Lexicon

Punnet

Fast2 versatility comes mainly from its pivot format called punnet.

This is a basic XML serialized punnet :

<?xml version='1.0' encoding='UTF-8'?>  
<ns:punnet xmlns:ns="http://www.arondor.com/xml/document" punnetId="34c5434c-4234-4fa2-9f91-7882a899a994#1">  
	<ns:documentset>  
		<ns:document documentId="34c5434c-4234-4fa2-9f91-7882a899a994">  
			<ns:contentset>  
				<com.arondor.fast2p8.model.punnet.ContentContainer contentStorage="URL">  
					<ns:url>C:/samples/file.pdf</ns:url>  
				</com.arondor.fast2p8.model.punnet.ContentContainer>  
			</ns:contentset>  
			<ns:dataset>  
				<ns:data name="name" type="String">  
					<ns:value>sample</ns:value>  
				</ns:data>  
			</ns:dataset>  
			<ns:folderset>
                <ns:folder parent-path="/primary-folder/subfolder" name="sample">
                    <ns:dataset />
                </ns:folder>
            </ns:folderset>  
			<ns:annotationset />  
		</ns:document>  
	</ns:documentset>  
	<ns:dataset />  
	<folderSet />  
</ns:punnet>

In a more readable way, a punnet can be illustrated as follows :

Punnet schema

As you can see, each punnet contains few elements : data, folder and document. A document can also contains his own data, his content with annotations and the folder where he’s stored.

  • Data object represents metadata in the GED sense. It contains a name, a type, and one or more values

  • Content object materializes document content that can be simple or made up of several pages. It can be materialized by a relative or absolute path to its storage location or stored directly in memory / in an XML file

  • Annotation object represents an annotation (post-its, arrow…) affixed to the content of a document. This object is not conceptualized in all EDM systems.

  • Folder object represents a folder in the GED or file system sense, and can have metadata as well as links to documents

Task

Task can be represented as a processing unit to be applied to a punnet. A punnet comes at the entry of the task, as an input. The task performs operations and then outputs the modified punnet.

During the processing of each task, statistics are collected allowing to know the number of punnets processed per second. This is the actual throughput of the task and it is of course dependent on the environment (neighboring tasks, multi-thread…) From this speed, Fast2 tries to estimate the average time left for all the tasks.

One of the benefits of these statistics is the ability to visualize bottlenecks. Sometimes some tasks have a longer processing time than others. Thanks to the visualization of the queues, it is quite easy to know which task is greedy.

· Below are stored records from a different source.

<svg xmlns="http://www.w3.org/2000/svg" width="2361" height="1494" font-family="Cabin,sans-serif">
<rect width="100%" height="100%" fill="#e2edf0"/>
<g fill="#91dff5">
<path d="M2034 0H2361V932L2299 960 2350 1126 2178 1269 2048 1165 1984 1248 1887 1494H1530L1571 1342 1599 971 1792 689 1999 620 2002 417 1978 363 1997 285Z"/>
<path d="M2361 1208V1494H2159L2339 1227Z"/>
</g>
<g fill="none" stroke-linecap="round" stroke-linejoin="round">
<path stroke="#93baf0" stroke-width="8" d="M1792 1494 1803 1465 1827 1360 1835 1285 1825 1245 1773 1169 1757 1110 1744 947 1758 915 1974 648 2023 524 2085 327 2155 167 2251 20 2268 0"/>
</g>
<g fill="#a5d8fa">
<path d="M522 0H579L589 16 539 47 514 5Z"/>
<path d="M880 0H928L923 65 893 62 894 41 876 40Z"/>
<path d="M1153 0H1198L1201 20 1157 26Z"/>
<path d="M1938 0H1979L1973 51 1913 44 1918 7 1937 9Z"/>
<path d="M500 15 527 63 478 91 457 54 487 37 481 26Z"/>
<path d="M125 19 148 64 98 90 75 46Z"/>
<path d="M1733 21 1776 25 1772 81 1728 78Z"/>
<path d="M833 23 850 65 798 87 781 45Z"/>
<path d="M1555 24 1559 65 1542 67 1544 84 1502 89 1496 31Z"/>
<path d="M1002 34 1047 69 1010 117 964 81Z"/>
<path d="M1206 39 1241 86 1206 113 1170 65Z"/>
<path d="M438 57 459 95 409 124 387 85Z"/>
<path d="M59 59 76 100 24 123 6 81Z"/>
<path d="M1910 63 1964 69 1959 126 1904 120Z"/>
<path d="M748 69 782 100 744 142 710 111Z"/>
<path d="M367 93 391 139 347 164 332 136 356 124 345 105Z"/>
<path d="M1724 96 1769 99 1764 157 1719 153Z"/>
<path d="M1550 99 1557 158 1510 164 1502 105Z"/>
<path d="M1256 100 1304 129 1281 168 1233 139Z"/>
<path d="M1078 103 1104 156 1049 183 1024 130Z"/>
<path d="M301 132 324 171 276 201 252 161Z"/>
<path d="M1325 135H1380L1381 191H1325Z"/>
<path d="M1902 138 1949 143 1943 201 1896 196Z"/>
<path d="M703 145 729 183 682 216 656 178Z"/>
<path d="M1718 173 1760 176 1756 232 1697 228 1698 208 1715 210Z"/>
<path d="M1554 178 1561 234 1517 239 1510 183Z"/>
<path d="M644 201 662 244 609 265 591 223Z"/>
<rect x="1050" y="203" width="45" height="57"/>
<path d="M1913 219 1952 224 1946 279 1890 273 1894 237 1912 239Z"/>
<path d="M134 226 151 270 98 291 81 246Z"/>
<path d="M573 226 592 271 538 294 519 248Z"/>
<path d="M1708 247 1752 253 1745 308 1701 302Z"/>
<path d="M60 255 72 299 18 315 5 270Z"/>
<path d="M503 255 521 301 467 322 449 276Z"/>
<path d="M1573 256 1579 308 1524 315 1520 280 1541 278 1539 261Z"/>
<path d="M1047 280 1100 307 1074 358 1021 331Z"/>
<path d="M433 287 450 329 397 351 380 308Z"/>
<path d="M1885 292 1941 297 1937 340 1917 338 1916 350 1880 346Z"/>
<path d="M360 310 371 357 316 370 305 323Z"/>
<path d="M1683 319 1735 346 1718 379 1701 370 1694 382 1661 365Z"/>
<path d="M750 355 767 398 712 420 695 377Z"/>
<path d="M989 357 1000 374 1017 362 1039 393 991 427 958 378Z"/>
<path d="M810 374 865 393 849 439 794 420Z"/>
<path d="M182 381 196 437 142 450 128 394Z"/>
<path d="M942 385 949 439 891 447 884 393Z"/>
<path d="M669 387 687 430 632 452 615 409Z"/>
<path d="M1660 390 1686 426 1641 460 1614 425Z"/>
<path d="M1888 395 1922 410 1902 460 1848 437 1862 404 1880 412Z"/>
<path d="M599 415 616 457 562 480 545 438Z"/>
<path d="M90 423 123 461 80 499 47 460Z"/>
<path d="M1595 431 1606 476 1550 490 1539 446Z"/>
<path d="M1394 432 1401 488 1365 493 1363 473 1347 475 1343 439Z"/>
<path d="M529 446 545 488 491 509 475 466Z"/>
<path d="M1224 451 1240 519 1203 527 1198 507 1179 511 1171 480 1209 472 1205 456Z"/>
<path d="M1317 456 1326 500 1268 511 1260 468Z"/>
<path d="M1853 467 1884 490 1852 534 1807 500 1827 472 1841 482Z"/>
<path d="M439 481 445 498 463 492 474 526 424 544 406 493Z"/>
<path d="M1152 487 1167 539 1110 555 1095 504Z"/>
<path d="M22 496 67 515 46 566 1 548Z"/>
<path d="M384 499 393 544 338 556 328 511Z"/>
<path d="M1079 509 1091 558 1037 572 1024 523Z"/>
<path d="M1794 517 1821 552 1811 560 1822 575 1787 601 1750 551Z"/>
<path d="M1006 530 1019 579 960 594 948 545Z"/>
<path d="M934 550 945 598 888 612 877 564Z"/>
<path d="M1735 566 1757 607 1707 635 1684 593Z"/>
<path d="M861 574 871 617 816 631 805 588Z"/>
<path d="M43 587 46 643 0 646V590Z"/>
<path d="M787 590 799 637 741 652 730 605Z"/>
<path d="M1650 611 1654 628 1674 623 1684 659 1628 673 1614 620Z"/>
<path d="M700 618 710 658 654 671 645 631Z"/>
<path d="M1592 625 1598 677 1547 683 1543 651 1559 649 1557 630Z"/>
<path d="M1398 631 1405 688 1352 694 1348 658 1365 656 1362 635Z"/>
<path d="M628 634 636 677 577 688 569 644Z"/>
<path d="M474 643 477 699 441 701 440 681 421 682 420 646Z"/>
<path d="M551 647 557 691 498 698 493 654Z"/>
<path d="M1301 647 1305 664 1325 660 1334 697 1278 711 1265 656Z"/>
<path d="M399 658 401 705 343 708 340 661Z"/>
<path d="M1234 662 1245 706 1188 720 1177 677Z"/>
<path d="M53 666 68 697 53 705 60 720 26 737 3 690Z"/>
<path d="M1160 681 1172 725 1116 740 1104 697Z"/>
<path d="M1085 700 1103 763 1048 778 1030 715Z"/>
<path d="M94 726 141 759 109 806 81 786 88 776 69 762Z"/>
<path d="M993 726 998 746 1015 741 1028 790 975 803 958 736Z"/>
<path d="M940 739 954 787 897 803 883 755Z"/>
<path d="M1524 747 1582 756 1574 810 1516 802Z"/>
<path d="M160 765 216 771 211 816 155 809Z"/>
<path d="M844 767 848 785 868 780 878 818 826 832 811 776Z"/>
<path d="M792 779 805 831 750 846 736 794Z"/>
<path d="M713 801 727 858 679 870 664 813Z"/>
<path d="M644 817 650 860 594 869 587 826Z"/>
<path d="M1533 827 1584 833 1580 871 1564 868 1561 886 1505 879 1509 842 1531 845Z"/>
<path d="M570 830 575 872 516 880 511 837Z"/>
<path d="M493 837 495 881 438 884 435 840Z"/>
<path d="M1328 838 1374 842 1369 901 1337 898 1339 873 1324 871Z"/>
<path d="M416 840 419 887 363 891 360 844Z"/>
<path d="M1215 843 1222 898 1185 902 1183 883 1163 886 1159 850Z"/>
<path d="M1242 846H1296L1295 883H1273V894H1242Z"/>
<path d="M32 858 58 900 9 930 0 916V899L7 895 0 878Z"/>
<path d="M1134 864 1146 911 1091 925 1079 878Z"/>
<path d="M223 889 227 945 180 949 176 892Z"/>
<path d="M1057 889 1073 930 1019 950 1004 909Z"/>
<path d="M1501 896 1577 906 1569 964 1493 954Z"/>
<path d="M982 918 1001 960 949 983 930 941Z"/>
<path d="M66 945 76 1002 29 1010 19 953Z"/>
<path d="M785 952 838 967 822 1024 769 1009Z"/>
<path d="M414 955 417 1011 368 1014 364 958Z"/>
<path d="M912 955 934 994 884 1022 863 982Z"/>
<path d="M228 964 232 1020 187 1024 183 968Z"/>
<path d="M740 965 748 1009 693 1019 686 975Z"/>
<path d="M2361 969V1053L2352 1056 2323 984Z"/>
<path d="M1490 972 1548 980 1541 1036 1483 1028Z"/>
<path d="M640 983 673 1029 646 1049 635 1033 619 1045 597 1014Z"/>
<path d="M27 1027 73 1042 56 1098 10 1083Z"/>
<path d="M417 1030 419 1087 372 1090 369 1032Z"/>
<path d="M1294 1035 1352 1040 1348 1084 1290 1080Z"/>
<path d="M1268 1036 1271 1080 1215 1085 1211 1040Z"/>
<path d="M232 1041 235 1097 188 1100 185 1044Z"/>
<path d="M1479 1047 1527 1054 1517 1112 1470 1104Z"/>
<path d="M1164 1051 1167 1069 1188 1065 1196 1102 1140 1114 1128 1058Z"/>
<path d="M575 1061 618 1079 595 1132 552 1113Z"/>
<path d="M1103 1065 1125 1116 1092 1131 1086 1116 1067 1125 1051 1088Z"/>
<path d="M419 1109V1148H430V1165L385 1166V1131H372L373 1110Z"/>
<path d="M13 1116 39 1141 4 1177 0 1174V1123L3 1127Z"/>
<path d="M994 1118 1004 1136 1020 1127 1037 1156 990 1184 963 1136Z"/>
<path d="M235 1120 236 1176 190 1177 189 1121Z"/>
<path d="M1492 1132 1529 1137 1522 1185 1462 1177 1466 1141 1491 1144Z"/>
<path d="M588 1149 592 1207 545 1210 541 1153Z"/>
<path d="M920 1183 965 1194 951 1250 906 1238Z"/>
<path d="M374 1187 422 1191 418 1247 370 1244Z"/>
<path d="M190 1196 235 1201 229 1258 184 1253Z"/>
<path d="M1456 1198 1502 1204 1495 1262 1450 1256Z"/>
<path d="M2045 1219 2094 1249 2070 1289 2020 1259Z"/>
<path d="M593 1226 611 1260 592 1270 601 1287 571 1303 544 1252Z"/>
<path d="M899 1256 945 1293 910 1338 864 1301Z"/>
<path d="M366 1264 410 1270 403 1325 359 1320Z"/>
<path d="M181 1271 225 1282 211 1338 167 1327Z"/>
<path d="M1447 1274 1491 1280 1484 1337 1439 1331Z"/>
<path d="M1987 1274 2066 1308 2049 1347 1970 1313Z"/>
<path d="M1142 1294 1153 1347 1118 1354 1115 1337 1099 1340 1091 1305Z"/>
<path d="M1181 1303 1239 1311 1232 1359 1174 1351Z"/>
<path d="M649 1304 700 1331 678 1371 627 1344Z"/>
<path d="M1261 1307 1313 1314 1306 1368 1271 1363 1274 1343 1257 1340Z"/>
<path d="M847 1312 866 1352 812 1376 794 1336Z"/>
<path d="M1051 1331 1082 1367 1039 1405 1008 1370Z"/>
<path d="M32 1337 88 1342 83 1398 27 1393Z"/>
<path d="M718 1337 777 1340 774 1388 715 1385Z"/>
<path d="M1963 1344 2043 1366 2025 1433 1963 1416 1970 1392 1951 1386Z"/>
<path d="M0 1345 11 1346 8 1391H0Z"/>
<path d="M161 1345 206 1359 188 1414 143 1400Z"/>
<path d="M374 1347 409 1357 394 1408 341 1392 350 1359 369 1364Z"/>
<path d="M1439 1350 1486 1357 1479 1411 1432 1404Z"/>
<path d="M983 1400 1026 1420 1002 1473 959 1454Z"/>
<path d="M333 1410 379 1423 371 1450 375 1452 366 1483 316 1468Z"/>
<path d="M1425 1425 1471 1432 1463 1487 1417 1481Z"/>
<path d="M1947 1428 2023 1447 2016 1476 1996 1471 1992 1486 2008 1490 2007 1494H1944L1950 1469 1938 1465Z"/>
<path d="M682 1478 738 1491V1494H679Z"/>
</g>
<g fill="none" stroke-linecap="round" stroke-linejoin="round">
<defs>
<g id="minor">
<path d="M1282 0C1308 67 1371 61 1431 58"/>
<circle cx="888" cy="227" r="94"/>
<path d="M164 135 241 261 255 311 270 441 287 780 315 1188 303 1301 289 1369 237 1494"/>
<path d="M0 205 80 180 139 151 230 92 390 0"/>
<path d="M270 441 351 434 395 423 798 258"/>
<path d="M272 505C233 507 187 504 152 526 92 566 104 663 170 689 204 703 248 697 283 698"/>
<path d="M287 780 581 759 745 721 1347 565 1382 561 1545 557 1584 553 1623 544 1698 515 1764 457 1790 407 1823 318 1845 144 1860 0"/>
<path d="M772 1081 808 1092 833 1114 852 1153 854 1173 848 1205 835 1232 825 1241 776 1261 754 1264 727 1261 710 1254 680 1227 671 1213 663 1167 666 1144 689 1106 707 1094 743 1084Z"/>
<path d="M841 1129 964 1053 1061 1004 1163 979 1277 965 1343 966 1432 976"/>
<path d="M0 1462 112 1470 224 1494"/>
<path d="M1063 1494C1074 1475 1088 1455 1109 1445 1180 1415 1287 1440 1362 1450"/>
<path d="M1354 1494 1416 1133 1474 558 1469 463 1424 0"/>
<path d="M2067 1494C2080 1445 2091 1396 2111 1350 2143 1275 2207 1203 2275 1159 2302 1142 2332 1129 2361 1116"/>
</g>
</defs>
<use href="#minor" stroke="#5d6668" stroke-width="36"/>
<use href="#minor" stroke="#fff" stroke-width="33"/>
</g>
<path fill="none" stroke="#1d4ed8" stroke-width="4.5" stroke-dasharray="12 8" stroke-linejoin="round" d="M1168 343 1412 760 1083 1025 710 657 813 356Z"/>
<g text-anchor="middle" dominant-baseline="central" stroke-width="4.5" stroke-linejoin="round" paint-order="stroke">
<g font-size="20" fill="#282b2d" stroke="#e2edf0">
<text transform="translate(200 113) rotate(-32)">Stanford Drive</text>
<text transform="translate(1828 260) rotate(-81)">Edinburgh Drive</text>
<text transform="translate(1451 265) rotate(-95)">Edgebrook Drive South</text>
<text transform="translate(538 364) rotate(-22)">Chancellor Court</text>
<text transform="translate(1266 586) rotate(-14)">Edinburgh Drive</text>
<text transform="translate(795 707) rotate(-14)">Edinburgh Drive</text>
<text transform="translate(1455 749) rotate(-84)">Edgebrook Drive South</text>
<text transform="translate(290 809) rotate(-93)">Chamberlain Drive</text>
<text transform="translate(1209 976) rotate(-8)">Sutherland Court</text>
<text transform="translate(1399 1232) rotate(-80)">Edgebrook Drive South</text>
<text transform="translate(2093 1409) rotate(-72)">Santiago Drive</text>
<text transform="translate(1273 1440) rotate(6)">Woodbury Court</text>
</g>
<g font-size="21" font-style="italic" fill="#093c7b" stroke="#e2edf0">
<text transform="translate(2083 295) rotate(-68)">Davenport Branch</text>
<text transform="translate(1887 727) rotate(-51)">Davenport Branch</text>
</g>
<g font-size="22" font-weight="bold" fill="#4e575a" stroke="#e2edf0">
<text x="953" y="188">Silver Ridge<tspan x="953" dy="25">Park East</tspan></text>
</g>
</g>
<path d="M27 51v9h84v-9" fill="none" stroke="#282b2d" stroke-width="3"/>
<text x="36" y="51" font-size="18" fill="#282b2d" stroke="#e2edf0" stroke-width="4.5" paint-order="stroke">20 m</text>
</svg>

When multiple tasks are linked together it represents a processing chain or a workflow where each punnet will be processed task by task. We will call this object a campaign.

Campaign

As we have just seen, a campaign is made up of several tasks. In other words, it represents an instance of a map.

A campaign has a unique name

Despite this uniqueness, each campaign can be ran multiple times. The statistical data of the new run will be added to the previous run(s).

A new campaign must be “run as new”

Later you will have the possibility to add runs to this one.

A user has the opportunity to stop any campaign when he wants. He can always restart the campaign later.

For each campaign a retry feature is also available. This makes it possible to filter certain punnets and to replay them directly in the campaign. For instance, retry each punnet in exception. You can even select which type of exception you want.

Broker

This is the heart of the matter, say hello to the broker. Scheduling, orchestrating or even managing queues : the broker is everywhere.

His first job is to handle workers that we will see a little further down. Worker coordination is a key point in terms of performance, knowing that there may be a multitude of them.

In addition, the broker ensures the persistence and traceability of the data carried out by punnets into ElasticSearch. Logs, data and errors and other stuff are stored into ElasticSearch.

Worker

They are waiting in silence to do their job. When a punnet needs to be processed by a task, the broker informs workers that work has to be done. The workers represent the foundations and as their name suggests, do the tasks.

If the workload is too important, you can manually add workers to speed up processing.